L'Organisation mondiale de la santé (OMS) a décrit cette région du monde comme «l'épicentre de la pandémie», où se concentrent encore près de 70 % de tous les cas. L'ONUSIDA constate toutefois que «les plus importantes épidémies» en Afrique subsaharienne, en Éthiopie, au Nigeria, en Afrique du Sud, en Zambie et au Zimbabwe, «se sont stabilisées ou sont en baisse».

Parallèlement, le nombre de décès liés au sida enregistrés annuellement dans le monde continue à baisser, passant d'un pic de 2,1 millions en 2004 à 1,8 million en 2009.

Ces chiffres «reflètent la mise à disposition croissante de thérapies antirétrovirales, ainsi que de soins et soutien, pour les populations vivant avec le sida, particulièrement dans les pays à moyen et bas revenus». Les effets de la thérapie par antirétroviraux «sont en particulier évidents en Afrique subsaharienne», où le nombre de décès liés au sida a reculé selon les estimations de 20 % (-320 000) entre 2004 et 2009.

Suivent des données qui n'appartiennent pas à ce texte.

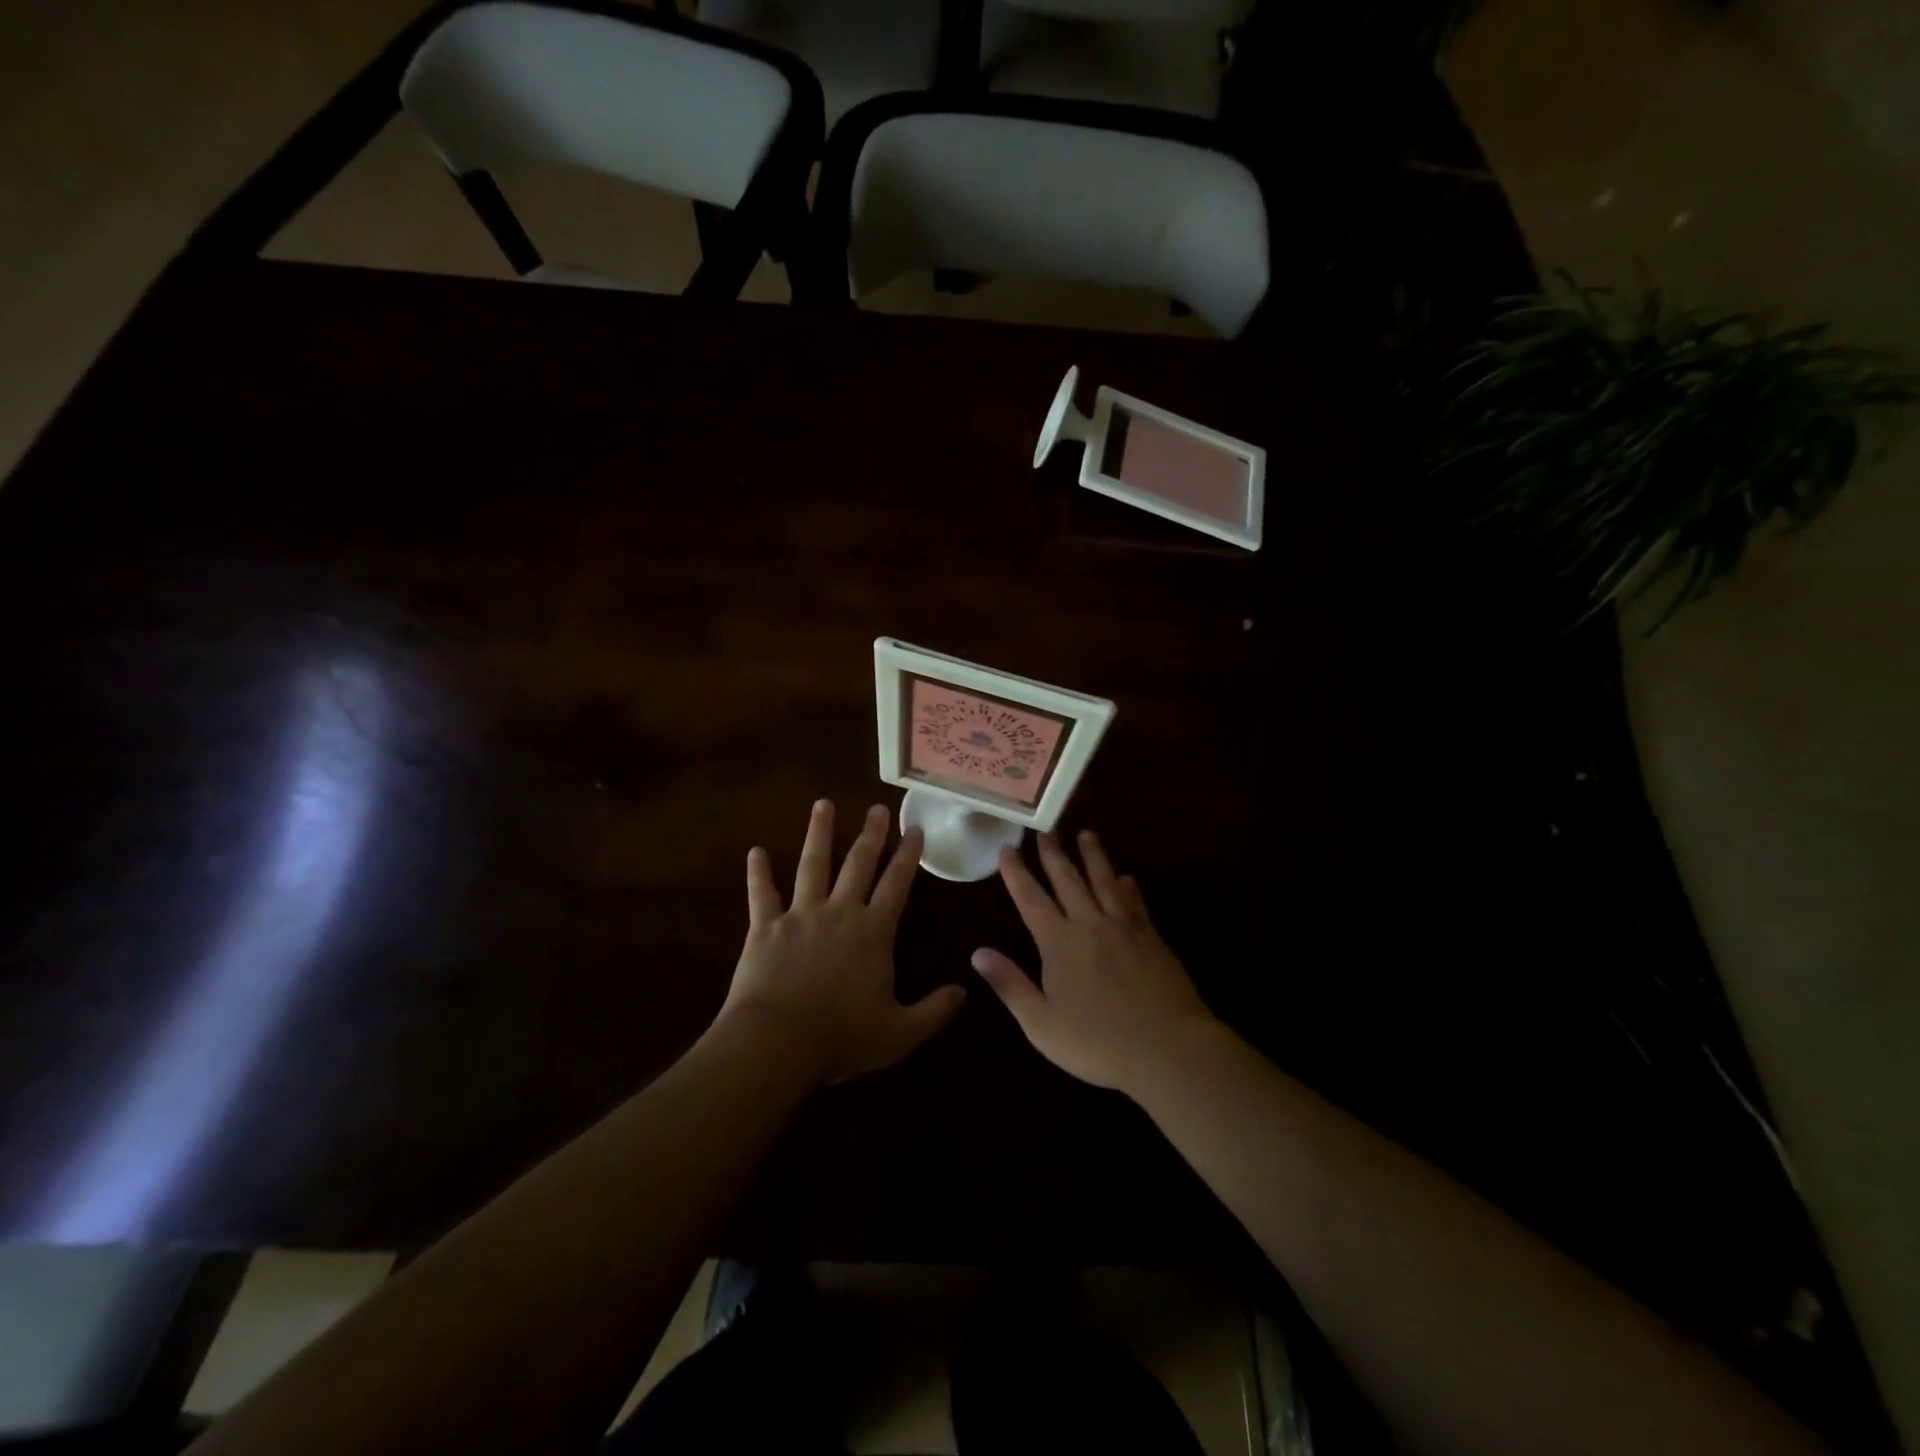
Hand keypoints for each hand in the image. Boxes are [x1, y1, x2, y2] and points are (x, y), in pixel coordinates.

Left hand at [718, 800, 964, 1086]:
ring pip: (812, 866)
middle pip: (858, 864)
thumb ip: (934, 1011)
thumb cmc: (841, 1038)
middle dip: (870, 834)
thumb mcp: (899, 1033)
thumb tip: (964, 992)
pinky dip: (757, 873)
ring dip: (818, 834)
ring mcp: (800, 915)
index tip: (915, 830)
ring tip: (822, 805)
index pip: (897, 885)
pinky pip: (762, 894)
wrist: (776, 1043)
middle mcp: (839, 912)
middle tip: (877, 808)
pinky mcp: (765, 928)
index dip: (908, 856)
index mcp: (873, 932)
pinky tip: (754, 852)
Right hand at [971, 831, 1217, 1094]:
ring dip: (1093, 857)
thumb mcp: (1041, 1023)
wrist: (1168, 1048)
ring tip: (1086, 834)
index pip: (1031, 899)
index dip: (1017, 873)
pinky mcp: (1152, 938)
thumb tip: (977, 953)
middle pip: (1068, 880)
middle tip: (1045, 828)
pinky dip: (1127, 887)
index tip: (1008, 848)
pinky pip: (1135, 903)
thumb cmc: (1098, 1043)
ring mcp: (1124, 928)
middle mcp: (1090, 924)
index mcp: (1059, 943)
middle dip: (1053, 853)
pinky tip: (1126, 878)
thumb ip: (1010, 984)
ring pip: (1104, 881)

D'après le rapport, 5,2 millions de patients en 2009 bénéficiaient de traitements antirétroviraux, contre seulement 700 000 en 2004. Mais près de 10 millions attendent encore un traitement.

Plusieurs pays, en particulier en Europe de l'Est et en Asie centrale, ne suivent pas la tendance générale. Le sida y progresse fortement et, selon les dernières estimations, quelque 1,4 million d'adultes et d'enfants vivaient avec le virus en Europe de l'Est et en Asie centrale en 2009, contre 760 000 en 2001.